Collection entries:
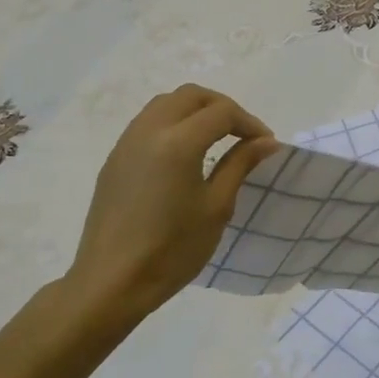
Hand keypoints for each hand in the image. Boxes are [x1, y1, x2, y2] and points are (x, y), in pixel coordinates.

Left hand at [66, 84, 279, 320]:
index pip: (222, 112)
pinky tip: (185, 154)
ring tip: (216, 139)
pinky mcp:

ABOUT THIS TASK:
Every line from the one containing "Left hand at" through the last line of the entries should be output exactly; nothing else belongs in the reply.

WRITTEN REPLY:
Left hand at [66, 84, 279, 320]:
index pip: (222, 112)
pinky tip: (185, 154)
ring tip: (216, 139)
pinky mcp:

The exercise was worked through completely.